No que diz respeito às encomendas antes de jogos saírem, é o que já aconteceu para mim. Eu entendo que numa altura, de um ponto de vista logístico fazia sentido. Não havia maior desilusão do que ir a uma loja buscar um jogo no dia de lançamento e ele estar esgotado e ter que esperar às vezes semanas para o ter. E fazia todo o sentido deixar um sinal na loja para garantir que iria lá buscar o jogo. Mas hoje em dia não faz sentido, nenhum. Mas nós continuamos a fazer o mesmo erro. Nós vamos dando dinheiro aos distribuidores sem eles terem um produto acabado sequer. E o que é que acontece por isso? Eles não estão minimamente preocupados com os nossos sentimentos ou satisfação. Marcam uma data com o estúdio, e quer consigam quer não (porque ninguém me tira da cabeça que os distribuidores não fazem a mínima ideia do que se passa num estúdio de produção) lançam o que estiver feito, acabado ou não. Ou então se estiver acabado, partem aos bocados para cobrar mais. E as vezes dão-nos “prendas” ou “bónus” com a compra antecipada mas isso não faz sentido nenhum. E nós continuamos a aceitar. E para mim, é ridículo, cada vez mais parvo.
Vamos pensar que queremos comprar um livro, eu adoro ler os do Neil Gaiman, portanto vou usar o próprio como exemplo, com todo o respeito que lhe tenho e ele merece. Eu vejo um anúncio para o novo livro de Neil Gaiman “American Gods IV – Generic Novel” para sair dia 13 de Novembro de 2015, e que posso comprar já, antes de estar acabado, mas vou pagar já e recebo-o no dia de lançamento. Não só recebo o livro, como ele vem com mais descrições de roupas e duas páginas adicionais de descrição de uma casa onde se passa alguma da acção. E eu largo a nota, pago logo, assim que vejo anunciado! Chega dia 13 de Novembro eu recebo o livro (digital ou físico não importa agora). Mas faltam palavras, há paginas inteiras em branco, às vezes parágrafos têm a mesma coisa escrita sem parar durante linhas, e outras falhas. Mas tem um aviso. Eu posso fazer um download e imprimir os bocados que faltam (ou combinar no ficheiro digital), e ler tudo daqui a 7 a 10 dias, mas uma ou duas páginas tenho já no dia 13. Fico mais descansado, e faço-o. Leio o livro todo de rajada, já com menos falhas (quando posso), mas ele acaba…? Quer dizer, acaba, tem uma página final, mas a história não está bem completa. Ah… esperem, posso comprar os últimos dois capítulos à parte, claro que o vou fazer… Não só o faço, como repito com outros autores, ano após ano, vez após vez.

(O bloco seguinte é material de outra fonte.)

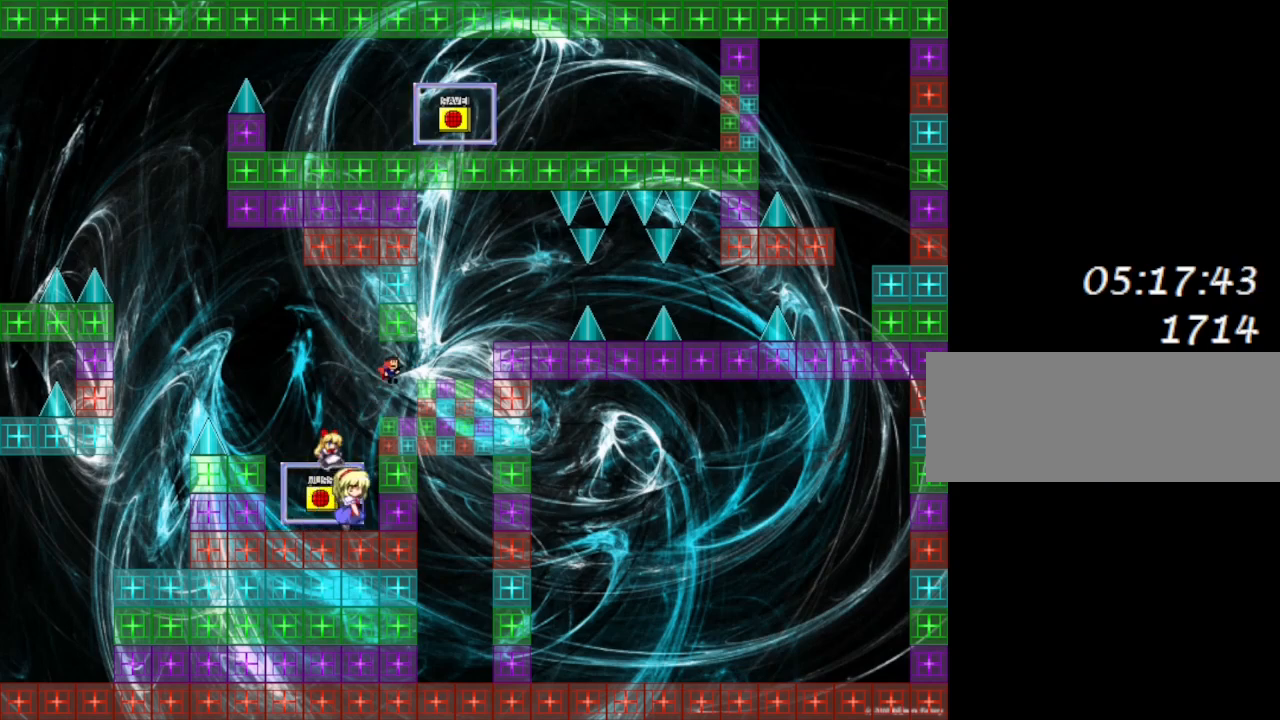
{"keys": ["left"], "events": [[150, "lrotate", "up"], [317, "z", "down"], [350, "left", "down"], [367, "right", "up"], [467, "z", "up"]]}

Se fosse assim, algum de nós comprava livros? Eu não acredito que o fizéssemos. Então porque é que permitimos que isto aconteça com jogos? Porque é que nós aceitamos e propagamos esta falha na indústria que só está interessada em fazer dinheiro à nossa custa?
E este não é um problema só nos videojogos, uma das minhas bandas favoritas, os Muse, lançaram um álbum novo recentemente. Chama-se Drones, e vi muita gente em fóruns, páginas de redes sociais e afins a criticar que a banda lançou 6 singles antes do lançamento do álbum, e se soubessem que as músicas iam ser assim não tinham comprado o álbum antes de ser lançado, e que os Muse são uns vendidos, e já não fazem músicas como nos primeiros dois Origin of Symmetry e Absolution.
Bom… para essas pessoas tenho algumas respostas: Primeiro Origin of Symmetry e Absolution são o segundo e terceiro, o primeiro álbum de Muse é o Showbizz que a maior parte das pessoas se esquecem e acham que as duas ou três músicas mais conhecidas são de um dos outros mencionados antes. Segundo, algumas coisas evoluem, e não é por isso que ficam más, mas a cultura hipster está cada vez maior e eu não quero divagar sobre isso, por isso… só naquela… tentem ouvir os seguintes álbuns Sheer Heart Attack e A Night at the Opera e comparem com A Kind of Magic e Innuendo, são de uma banda pouco conhecida chamada Queen, são diferentes, e são todos bons, todos eles. E o meu ponto final é “Porque compraram o álbum antes de sair?” Eu sou um fã gigantesco, vou aos concertos todos e nunca, mesmo nunca comprei um álbum antes de sair. E há algo que as pessoas podem nem pensar, os Muse são conhecidos pelos temas activistas deles. Portanto o próprio nome e capa do álbum Drones não é uma crítica social? Estaremos nós tão programados e que fazemos compras sem pensar ou protestar independentemente do que vem parar às nossas mãos no final? Quantas coisas aceitamos comprar hoje em dia antes de as vermos?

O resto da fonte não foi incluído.